Just as he had seen the need of his disciples for contemplative rest, now Jesus
sees the need of the crowds to be shepherded, and he does not reject them, does
not send them away as if they were an obstacle to what he himself had previously
planned. No, it is precisely for this compassionate caring and shepherding that
he had come from the Father! This is the substance of Jesus’ life as Incarnate
Word: to give himself eucharistically as gift to a starving and wretched world,
above all to the marginalized whom all the powerful seem to have abandoned.
Jesus
sees the hunger the people have for God’s Word, and “he began to teach them
many things”. Far from being a possible annoyance that keeps the group of
apostles from enjoying the rest the Master had planned, the crowds become in a
sense a teacher for Jesus, precisely by
virtue of their manifest need and poverty. Jesus accepts changing his own previous
project. Graciously, he allows himself to be disturbed and commits himself to
the arduous task of preaching. Jesus here teaches his disciples that generous availability to the needy,
without advance warning, is a primordial Christian virtue. In the face of a
neighbor’s need even our fondest (and, indeed, our most pious!) plans and desires must give way: the true disciple must be
wholly malleable and accommodating. “Eucharistic availability”, I would call
it—becoming bread for others. Indeed, the basis of all evangelical preaching, teaching
and service can only ever be compassion,
according to the very rich and physiological biblical term esplanchnísthê used
here by Mark.
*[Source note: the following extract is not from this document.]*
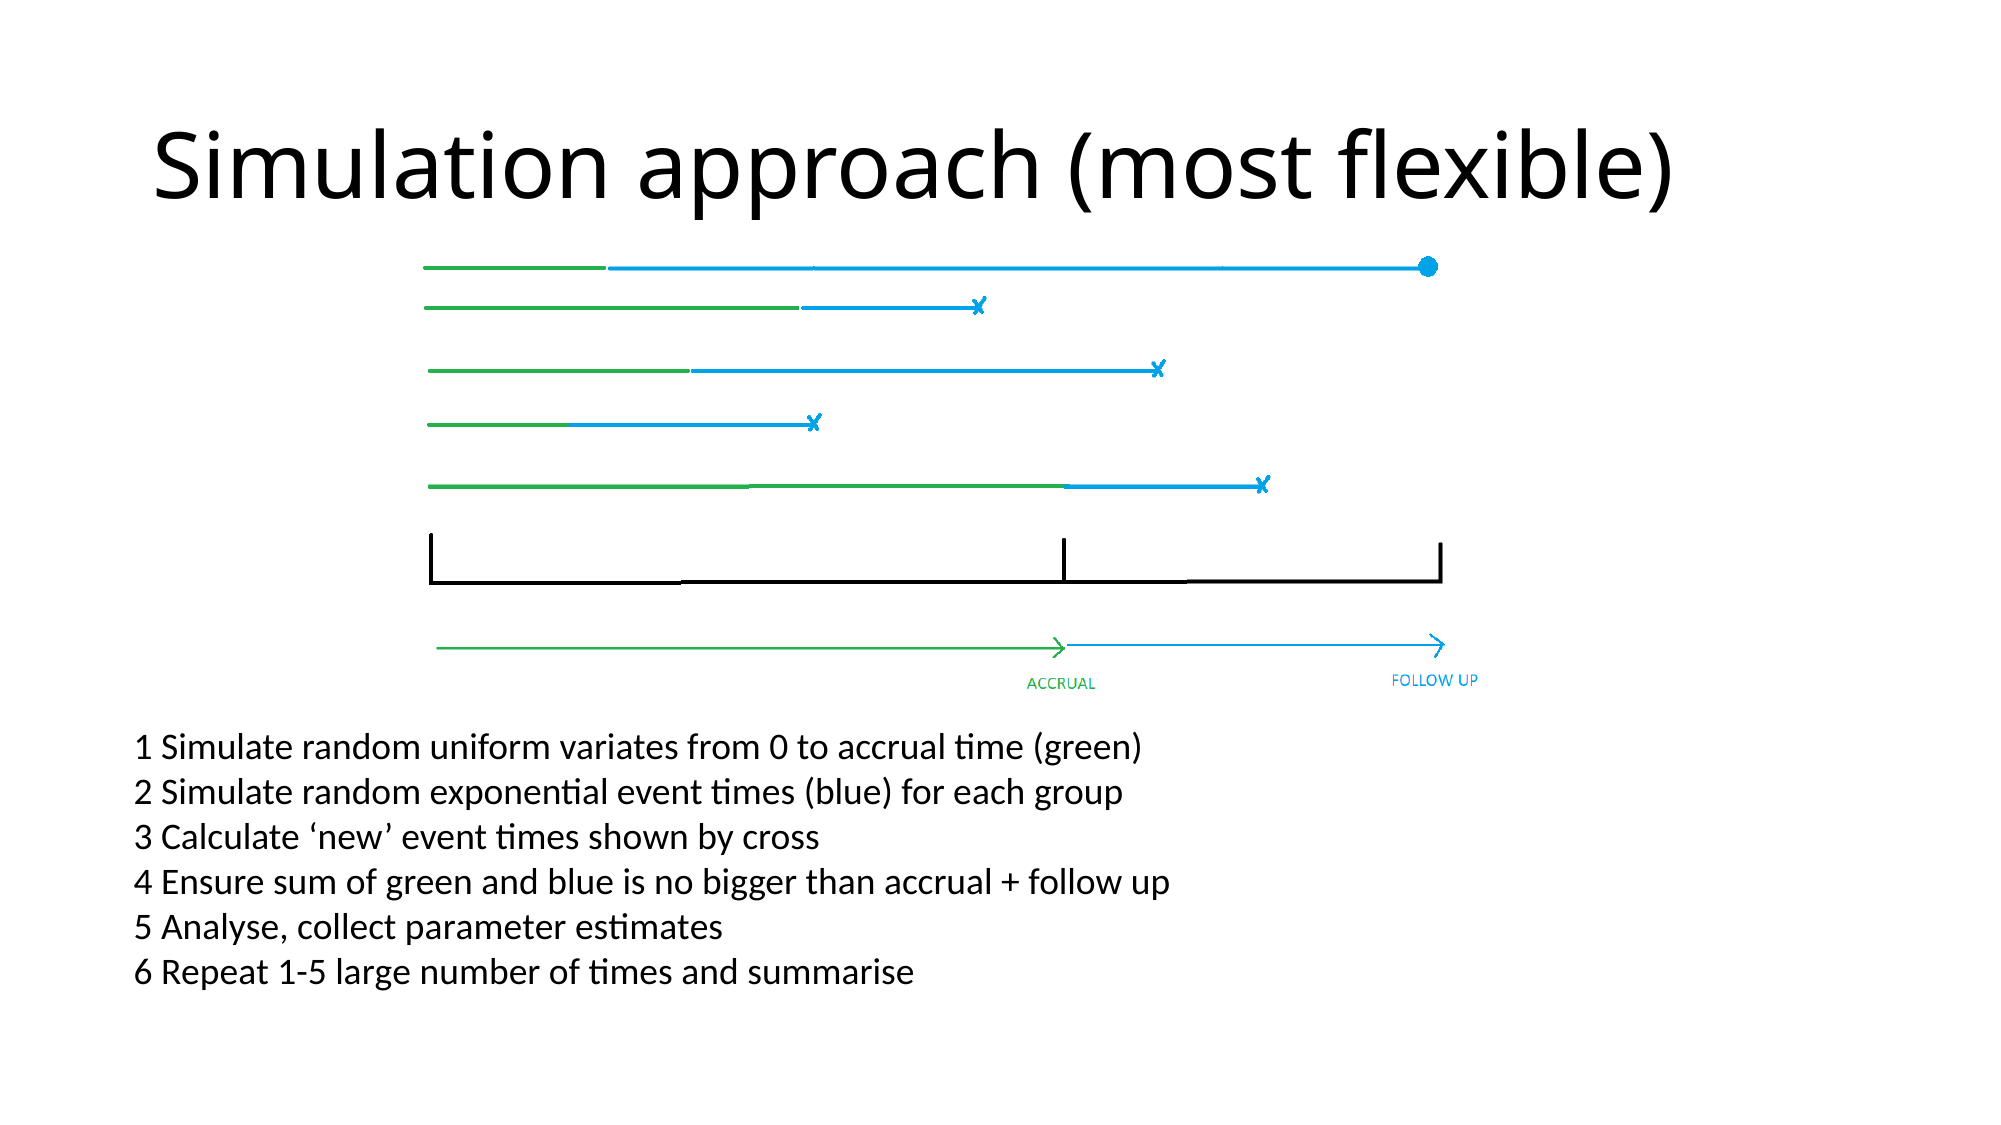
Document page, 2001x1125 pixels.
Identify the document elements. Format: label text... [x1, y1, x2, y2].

title Simulation approach (most flexible) [137, 59, 1863, 278]
picture [400, 238, 1504, 703]
text_box 1 Simulate random uniform variates from 0 to accrual time (green) 2 Simulate random exponential event times (blue) for each group 3 Calculate ‘new’ event times shown by cross 4 Ensure sum of green and blue is no bigger than accrual + follow up 5 Analyse, collect parameter estimates 6 Repeat 1-5 large number of times and summarise [118, 714, 1822, 1002]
It denotes a compassion that moves with pity, not only a person’s
mind and heart, but his very viscera
at the sight of human misery and want. Without the primacy of this kind of
compassion, even the supremely Christian and ecclesial activity of preaching
and teaching will turn, at best, into an academic exercise and a haughty demonstration
of power.
The
gaze of Jesus the shepherd is indwelt by the light of the Word of God: in this
light he sees in the crowd not a hindrance, but an opportunity to obey the word
of Scripture which demands that God’s people not be a flock without a shepherd,
but that it should have sure guides and tender caregivers. And it is this
obedience that demonstrates an important aspect of the Word’s Incarnation:
namely, that Jesus of Nazareth, the Son of Mary, is himself in a real sense a sheep amidst the lost sheep. He is, in
fact, the Lamb faithful to the God
who is the “shepherd of Israel”.
Yes,
the Lamb is also the Shepherd! And Jesus, the sacrificed Lamb of God who takes
away the sin of the world, will shortly give himself to us, too, from this
altar of sacrifice, as our nourishment, healing and illumination, for we are a
hungering flock no less than the rest of fragile humanity. He wants to be our
life if we will let him. As St Paul teaches us today, “he came and preached
peace” and even “became our peace”, our rest, “for through him we all have
access in one Spirit to the Father”.